Suisse et EPFL: gros consommateurs

Dans le monde, seulement 20% du plastique est recyclé, et la Suisse en consomme trois fois plus que ses voisins européens en le recyclant 30% moins. Stephen Poplineau, responsable de la déchèterie de l’EPFL, a expliqué aux membres du groupe que l’EPFL a produit 53,4 tonnes de Plastique en 2022.

Or, la Suisse vise la neutralité carbone d’ici 2050. Incinérer les déchets plastiques ne sera bientôt plus une option. Il faut donc soit réduire, soit recycler, soit capturer les émissions à la source. Plast it Back essaie en partie de répondre à cette problématique par la sensibilisation d’une part et par le recyclage d’autre part.

Montrer l’exemple

Les membres de Plast It Back sont bien conscients qu’à leur échelle, ils et elles ont un faible levier d’action et que le projet n’aura un impact que si des mesures plus étendues sont mises en place à l’EPFL. «On est en train de faire une analyse du cycle de vie sur les médailles pour évaluer leur impact. Avant tout, on essaye de motiver les gens et les rencontrer autour d’un but commun», souligne Benjamin Tiberghien. «Notre rôle est aussi de communiquer avec d’autres pôles, ou des personnes intéressées à travailler avec des matériaux recyclés. C’est notre mission de diriger aux bons endroits», complète Noémie Hu.
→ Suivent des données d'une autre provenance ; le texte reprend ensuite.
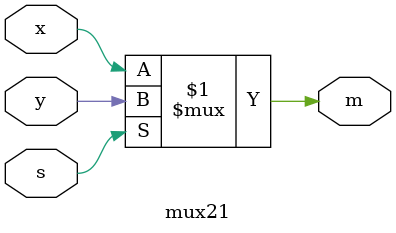
<source format=v>
module part3 (SW, KEY, LEDR);
	input [9:0] SW, LEDR;
	input [3:0] KEY;
	reg a;
	
	always @(*)
	begin
		if (KEY[1] == 0 && KEY[2] == 0 && KEY[3] == 0)
			a = LEDR[7];
		else
			a = LEDR[0];
	end
	
	//asright implementation mux's
	//mux21 child1 (.x(LEDR[0]), .y(LEDR[7]), .s(~KEY[3]), .m(a));
	
	subcirc u0 ( LEDR[6], a, ~KEY[2], SW[7], ~KEY[1], KEY[0], SW[9], LEDR[7]);
	subcirc u1 ( LEDR[5], LEDR[7], ~KEY[2], SW[6], ~KEY[1], KEY[0], SW[9], LEDR[6]);
	subcirc u2 ( LEDR[4], LEDR[6], ~KEY[2], SW[5], ~KEY[1], KEY[0], SW[9], LEDR[5]);
	subcirc u3 ( LEDR[3], LEDR[5], ~KEY[2], SW[4], ~KEY[1], KEY[0], SW[9], LEDR[4]);
	subcirc u4 ( LEDR[2], LEDR[4], ~KEY[2], SW[3], ~KEY[1], KEY[0], SW[9], LEDR[3]);
	subcirc u5 ( LEDR[1], LEDR[3], ~KEY[2], SW[2], ~KEY[1], KEY[0], SW[9], LEDR[2]);
	subcirc u6 ( LEDR[0], LEDR[2], ~KEY[2], SW[1], ~KEY[1], KEY[0], SW[9], LEDR[1]);
	subcirc u7 ( LEDR[7], LEDR[1], ~KEY[2], SW[0], ~KEY[1], KEY[0], SW[9], LEDR[0]);

endmodule

module subcirc (right, left, LoadLeft, D, loadn, clock, reset, Q);
	input right, left, LoadLeft, D, loadn, clock, reset;
	output Q;
	wire a, b;
	
	mux21 first(.x(right), .y(left), .s(LoadLeft), .m(a));
	mux21 second(.x(D), .y(a), .s(loadn), .m(b));
	
	ff floop(clock, reset, b, Q);
	
endmodule

module ff(clock, reset, d, q);
	input clock, reset;
	input [7:0] d;
	output reg [7:0] q;
	
	always @(posedge clock)
	begin
		if (reset == 1'b1) //for active high
			q <= 8'd0;
		else
			q <= d;
	end
endmodule

module mux21(input x, y, s, output m);
    assign m = s ? y : x;
endmodule

</source>
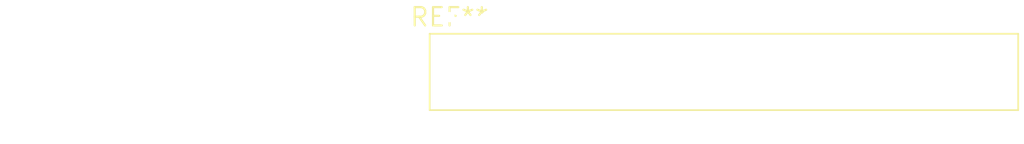
<source format=kicad_pcb>
(kicad_pcb (version 20240108) (generator pcbnew)

  (general
    (thickness 1.6)
  )

  (paper "A4")
  (layers
    (0 "F.Cu" signal)
    (31 "B.Cu" signal)
    (32 "B.Adhes" user "B.Adhesive")
    (33 "F.Adhes" user "F.Adhesive")
    (34 "B.Paste" user)
    (35 "F.Paste" user)
    (36 "B.SilkS" user "B.Silkscreen")
    (37 "F.SilkS" user "F.Silkscreen")
    (38 "B.Mask" user)
    (39 "F.Mask" user)
    (40 "Dwgs.User" user "User.Drawings")
    (41 "Cmts.User" user "User.Comments")
    (42 "Eco1.User" user "User.Eco1")
    (43 "Eco2.User" user "User.Eco2")
    (44 "Edge.Cuts" user)
    (45 "Margin" user)
    (46 "B.CrtYd" user "B.Courtyard")
    (47 "F.CrtYd" user "F.Courtyard")
    (48 "B.Fab" user)
    (49 "F.Fab" user)
    (50 "User.1" user)
    (51 "User.2" user)
    (52 "User.3" user)
    (53 "User.4" user)
    (54 "User.5" user)
    (55 "User.6" user)
    (56 "User.7" user)
    (57 "User.8" user)
    (58 "User.9" user)
  )

  (setup
    (pad_to_mask_clearance 0)
    (pcbplotparams
      (layerselection 0x00010fc_ffffffff)
      (plot_on_all_layers_selection 0x0000000_00000000)
      (disableapertmacros false)
      (usegerberextensions false)
      (usegerberattributes false)
      (usegerberadvancedattributes false)
      (creategerberjobfile false)
      (dashed_line_dash_ratio 12.000000)
      (dashed_line_gap_ratio 3.000000)
      (svgprecision 4)
      (plotframeref false)
      (viasonmask false)
      (mode 1)
      (useauxorigin false)
      (hpglpennumber 1)
      (hpglpenspeed 20)
      (hpglpendiameter 15.000000)
      (dxfpolygonmode false)
      (dxfimperialunits false)
      (dxfusepcbnewfont false)
      (psnegative false)
      (psa4output false)
      (plotreference false)
      (plotvalue false)
      (plotinvisibletext false)
      (sketchpadsonfab false)
      (subtractmaskfromsilk false)
      (outputformat 1)
      (mirror false)
      (drillshape 1)
      (scaleselection 1)
      (outputdirectory "")
    )
  )

  (net 0 "")

  (footprint "Samtec_HLE-116-02-xx-DV-PE-LC_2x16_P2.54mm_Horizontal" (layer "F.Cu") (at 0 0))

)

</source>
«Pour tout ce qui touche aux activités de recherches de l’EPFL, en tant qu’étudiants et étudiantes on ne se sent pas forcément légitimes d’influer ou dicter des pratiques aux chercheurs et chercheuses dont c’est le métier et qui ont beaucoup plus d’expérience», relate Benjamin Tiberghien. «On est conscients que c’est dur, voire irréaliste à notre échelle d’association, de recycler tout le plastique du campus, mais en tant que centre de recherche, l’EPFL pourrait être la première à montrer l’exemple en favorisant un recyclage local et en réduisant les déchets incinérés», propose Noémie Hu.

Un challenge créatif

«Avec tous ses laboratoires, l’EPFL produit tellement de plastique qu‘on a pu en avoir rapidement en demandant à peu d’équipes. On peut passer quatre ans sur nos stocks...», témoigne Benjamin.

Alors, comment faire, sachant par exemple que chaque semaine quelques laboratoires de la Faculté SV utilisent et jettent à eux-seuls un nombre de pipettes équivalant au contenant de 200 litres?

Les étudiantes et étudiants de Plast It Back sont constamment en apprentissage et expérimentation pour la conception et la production d’objets. «On a des difficultés lors du processus, et ça fait partie du développement du projet», explique Gaëlle Verdon. «Par-exemple, si les plaques en plastique sont courbées, c’est compliqué à usiner. Ainsi, on cherche à savoir pourquoi ça ne marche pas et c’est stimulant! Même s’il y a des imprévus, tout est faisable», raconte Benjamin Tiberghien.

Lors de ces moments de création, l’ambiance est détendue. Les nouvelles et nouveaux sont formés à la technique lors de leur arrivée et les membres qui ont le temps contribuent en apprenant ensemble à utiliser les logiciels de Computer-aided design (CAD) et les machines. On sent une réelle envie de mettre la main à la pâte en alliant durabilité et technique. «On a la liberté totale de créer un processus. C’est vraiment enrichissant d’avoir un projet, de le mener à bien du début à la fin, puis finalement de voir le fruit de trois mois de labeur intense se concrétiser lors de la remise des médailles», ajoute Noémie Hu.

De la théorie à la pratique

«À l’EPFL, on fait beaucoup de calculs et de théorie, alors qu’ici on peut voir les choses de nos propres yeux. En tant qu’étudiant en section matériaux, j’ai eu des cours sur le traitement des polymères et là, le fait de voir la viscosité du matériau, ça m’apporte une expérience pratique», se réjouit Benjamin Tiberghien.

Un constat partagé par l’ensemble du groupe: «Quand le processus de réalisation est pensé en théorie, ça a l’air faisable en une heure», rigolent les membres de l'équipe. «Au final, tout ce qui est intuitif, manuel, on nous l’apprend peu, ou alors seulement dans les sections qui ont automatiquement de la pratique comme en ENAC, complète Noémie Hu. Être dans un atelier, utiliser des outils, ça peut être intimidant. Alors que produire quelque chose de A à Z, avec des imprévus, c’est ça la réalité du terrain. Ce serait incroyable que tout le monde reçoive ce genre d'enseignement pratique.»